Saturday, February 16, 2008

More on Philip Zelikow and fairness

All my career in journalism, I've loved to be ''leaked'' to. But now I understand what happens from the other end -- to have your work leaked out, sometimes described accurately, sometimes not. My brilliant publisher, Twelve Books, put an embargo on release of "The Commission,'' barring bookstores from placing it up for sale until the publication date, Feb. 5. (Most books begin circulating long before their official publication date, allowing book reviewers to be ready to go.)

The embargo on the printed page held. But a couple of clever bloggers and reporters busted the embargo by finding a bookstore, apparently somewhere in New York City, that was selling copies of the audio book of "The Commission'' ahead of the publication date.

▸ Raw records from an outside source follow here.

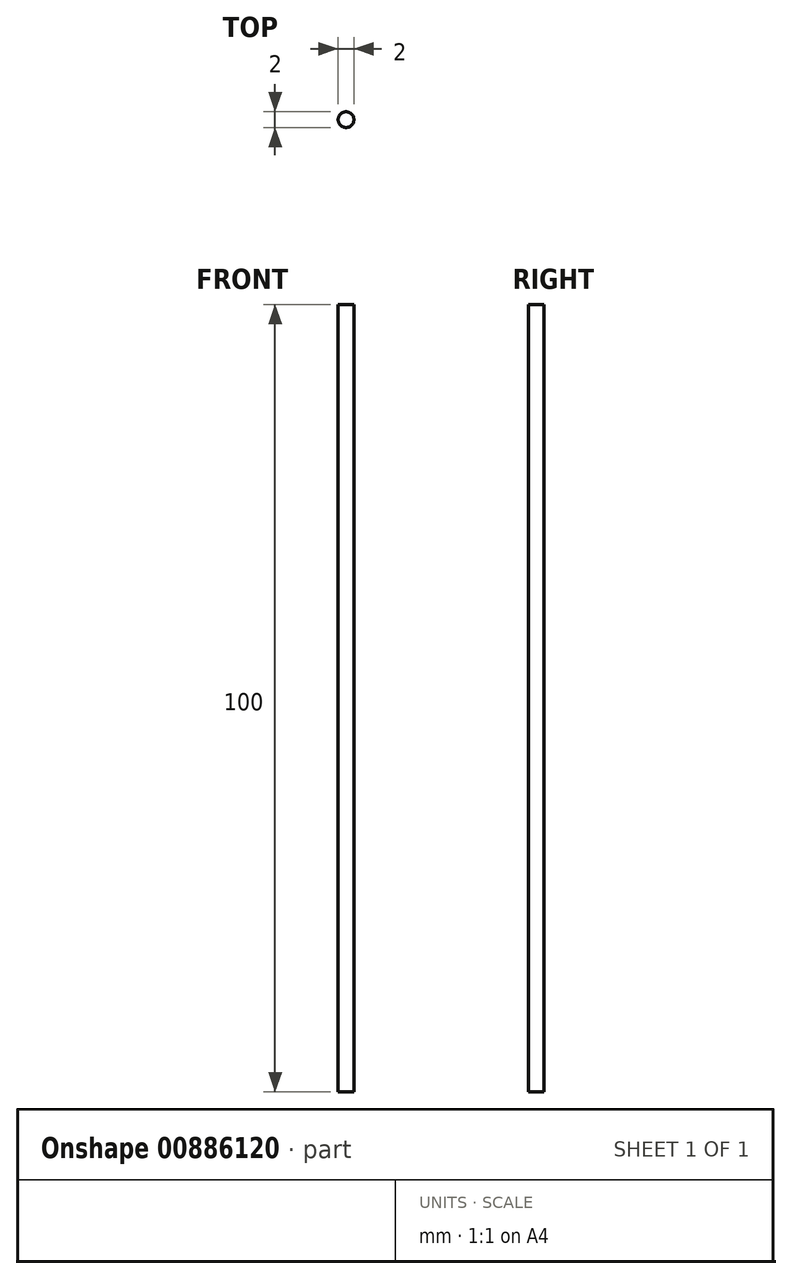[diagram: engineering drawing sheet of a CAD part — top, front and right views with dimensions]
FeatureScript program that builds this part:
annotation { "Feature Type Name" : "Feature", "Feature Type Description" : "" }
export const myFeature = defineFeature(function(context is Context, id is Id, definition is map)
    precondition{}
    {
        {
            var Q0;
            Q0=qCreatedBy(makeId("Top.planeOp"),FACE);
            var sketch = newSketch(context, id + "F0", { "sketchPlane" : qUnion([Q0])});
            skCircle(sketch, "E0", {"center": v(-11.7, -14.43) * mm, "radius": 1 * mm});
            skSolve(sketch);
        }
        {
            var Q0;
            Q0 = qSketchRegion(id + "F0", true);
            extrude(context, id + "F1", {"entities" : qUnion([Q0]), "depth" : 100 * mm, "offsetDistance" : 25 * mm});
        }
    });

The 7-hour audio book is a fine work, but it is an abridged work, and some of the nuance of the written page is lost.
And some of the initial blogging and internet reporting went beyond a lack of nuance to a make allegations that are not in the book -- specifically over its depiction of Philip Zelikow, the University of Virginia historian who was the executive director of the 9/11 commission, and his relationship with the commission's staff.

If all you read was some of the more extreme blogging about this book, you might be left with the following understanding of "The Commission'': that Zelikow was planted on the commission by the White House; that he handpicked timid staffers who were bullied into following a long list of partisan demands; that he intimidated the commission's staff into a top-to-bottom whitewash of the Bush administration. And some bloggers would also have you believe that Karl Rove dictated the commission's final report.

None of that is true. As I've said in an earlier blog post and in several interviews (and as the book makes clear), Zelikow was not planted on the commission by the White House; many in the White House did not want him there. To his credit and as the book makes clear, Zelikow put in place a tremendously talented staff -- many of them Democrats -- and much of the book's narrative is of staff members standing up to Zelikow to be sure that the truth was told as they saw it. That explains why much of the 9/11 commission's final report remains the definitive account of the Sept. 11 attacks.

As the book makes clear, I do believe that the 9/11 commission report is incomplete, especially with the discovery that so much may have been missed at the National Security Agency. And I do believe that certain passages in the commission's report do distort the record -- most importantly, perhaps, on the question of possible Saudi links to some of the 9/11 hijackers. The report is widely read as an exoneration of Saudi Arabia when, in fact, many staffers feel that there is grave concern about the actions of some Saudi officials. On the question of Rove, I have written almost all I know -- there were phone contacts, Zelikow and White House officials insist they were innocent and involved Zelikow’s past work at the Miller Center, which specializes in presidential history.

The book also contains page after page of Dr. Zelikow explaining and defending his actions (taken often from our extended email conversation, which is available at this website). The book quotes Democrats on the commission, including Jamie Gorelick and Dan Marcus, the general counsel, saying that Zelikow did not pull his punches on sensitive issues, including the handling of the all-important Presidential Daily Briefs. Certainly Lee Hamilton, the commission's top Democrat, is a strong defender of Dr. Zelikow's.

So far, there have been exactly two reviews of the book in large national publications, both by journalists at Newsweek magazine; one of them says explicitly that no matter how hard conspiracy theorists might try to stretch evidence in my book to suggest the opposite, Dr. Zelikow was almost certainly not a White House mole. The other says that while my book is harsh on Zelikow, the book shows that I reached out to tell Zelikow's side of the story. (One of the reviews was in Newsweek. The other was written by a Newsweek editor, Evan Thomas, and published in my own newspaper. Books written by NYT journalists cannot be reviwed by in-house critics because of the obvious conflict of interest.)

If you only read some of the more partisan elements of the blogosphere, you would think that I treated Dr. Zelikow like a comic-book character and gave him no chance to defend himself. He is not a comic-book character; he is not presented as one in the book. His version of events is represented on page after page. I hope you'll read the book and see.